# My Barnvelder chicks



## mickster71 (Nov 15, 2017)

. Couple days old 







. Week old 







now 12 weeks and he is gonna be a corker! 







also hen at 12 weeks


----------



## boskelli1571 (Oct 30, 2017)

Love those Barnies - they have so much personality


----------



## seminole wind (Aug 22, 2015)

They are beautiful birds!!! How did you choose Barnvelders?


----------



## mickster71 (Nov 15, 2017)

seminolewind said:


> They are beautiful birds!!! How did you choose Barnvelders?

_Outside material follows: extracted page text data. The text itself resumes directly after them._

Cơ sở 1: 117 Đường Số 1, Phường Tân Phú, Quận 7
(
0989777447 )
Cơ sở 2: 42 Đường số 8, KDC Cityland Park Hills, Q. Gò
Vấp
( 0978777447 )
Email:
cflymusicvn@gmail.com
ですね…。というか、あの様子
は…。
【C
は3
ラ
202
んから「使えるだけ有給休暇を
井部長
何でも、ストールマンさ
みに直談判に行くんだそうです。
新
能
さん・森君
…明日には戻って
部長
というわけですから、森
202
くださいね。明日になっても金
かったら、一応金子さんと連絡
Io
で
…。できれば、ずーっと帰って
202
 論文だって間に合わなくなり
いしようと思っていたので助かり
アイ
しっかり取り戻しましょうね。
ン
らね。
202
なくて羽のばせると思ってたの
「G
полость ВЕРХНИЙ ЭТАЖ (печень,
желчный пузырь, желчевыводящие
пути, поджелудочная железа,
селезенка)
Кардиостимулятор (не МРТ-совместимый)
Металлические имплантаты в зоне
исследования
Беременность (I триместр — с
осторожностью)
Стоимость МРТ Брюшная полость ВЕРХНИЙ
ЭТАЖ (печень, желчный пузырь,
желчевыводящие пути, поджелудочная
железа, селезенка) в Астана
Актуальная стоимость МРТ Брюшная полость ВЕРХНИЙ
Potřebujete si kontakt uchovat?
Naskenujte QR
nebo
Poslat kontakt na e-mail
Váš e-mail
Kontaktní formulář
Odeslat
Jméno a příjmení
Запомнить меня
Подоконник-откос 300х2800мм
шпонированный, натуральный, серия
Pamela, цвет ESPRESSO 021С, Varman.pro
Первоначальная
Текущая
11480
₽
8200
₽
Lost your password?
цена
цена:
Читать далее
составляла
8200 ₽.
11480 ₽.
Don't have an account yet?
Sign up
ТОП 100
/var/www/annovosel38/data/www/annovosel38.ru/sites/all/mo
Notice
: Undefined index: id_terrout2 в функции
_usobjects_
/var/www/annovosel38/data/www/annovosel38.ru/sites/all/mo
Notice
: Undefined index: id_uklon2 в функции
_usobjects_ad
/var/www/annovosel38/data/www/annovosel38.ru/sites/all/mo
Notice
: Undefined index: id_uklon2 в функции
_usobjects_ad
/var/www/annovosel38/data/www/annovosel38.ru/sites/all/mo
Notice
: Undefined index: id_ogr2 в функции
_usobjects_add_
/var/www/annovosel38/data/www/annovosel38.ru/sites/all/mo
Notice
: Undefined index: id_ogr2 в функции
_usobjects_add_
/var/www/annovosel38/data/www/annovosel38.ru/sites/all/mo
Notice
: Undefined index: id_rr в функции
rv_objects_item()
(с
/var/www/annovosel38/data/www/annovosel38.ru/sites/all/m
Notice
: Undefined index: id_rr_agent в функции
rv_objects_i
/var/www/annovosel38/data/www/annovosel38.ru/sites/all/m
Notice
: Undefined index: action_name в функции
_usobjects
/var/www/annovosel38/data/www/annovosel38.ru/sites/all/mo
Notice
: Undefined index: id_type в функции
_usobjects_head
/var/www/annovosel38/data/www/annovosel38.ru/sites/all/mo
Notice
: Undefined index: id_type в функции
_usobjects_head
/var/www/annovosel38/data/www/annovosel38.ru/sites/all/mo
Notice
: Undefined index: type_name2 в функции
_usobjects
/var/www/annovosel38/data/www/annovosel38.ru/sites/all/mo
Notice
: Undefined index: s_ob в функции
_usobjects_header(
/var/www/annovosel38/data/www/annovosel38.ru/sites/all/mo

Hi, thankyou, by accident really, we wanted some eggs as our silie went broody, went a walk round a breeders who has loads of different breeds and as soon as i spotted the adult barnvelders i thought wow beautiful birds, and they were show stock so had to have a couple of eggs, there is also a couple of buff orpingtons and i had 3 wellsummer bantam eggs but they didn't hatch


----------



## chickenqueen (Jan 9, 2016)

I am always amazed about the number of people with chickens in the house.Dale makes it out to be I'm the only idiot that lets a chicken in the house.It always nice to know I'm in good company.


----------



## mickster71 (Nov 15, 2017)

chickenqueen said:


> I am always amazed about the number of people with chickens in the house.Dale makes it out to be I'm the only idiot that lets a chicken in the house.It always nice to know I'm in good company.


Haha no nothing wrong with it allows them to get used to you, the big girls (the layers) are tapping at the back door to get in  bloody pests they are lol


----------



## seminole wind (Aug 22, 2015)

I would have done it except for the dog.


----------



## chickenqueen (Jan 9, 2016)

I even have one who whines to get in to pick at the birdseed in the bird room,then lays an egg in my dirty laundry basket.Then she pecks my knee for her treat.She may be spoiled but at least she delivers....


----------



## mickster71 (Nov 15, 2017)

chickenqueen said:


> I even have one who whines to get in to pick at the birdseed in the bird room,then lays an egg in my dirty laundry basket.Then she pecks my knee for her treat.She may be spoiled but at least she delivers....


Thats brilliant, they all have their different personalities and quite funny too


----------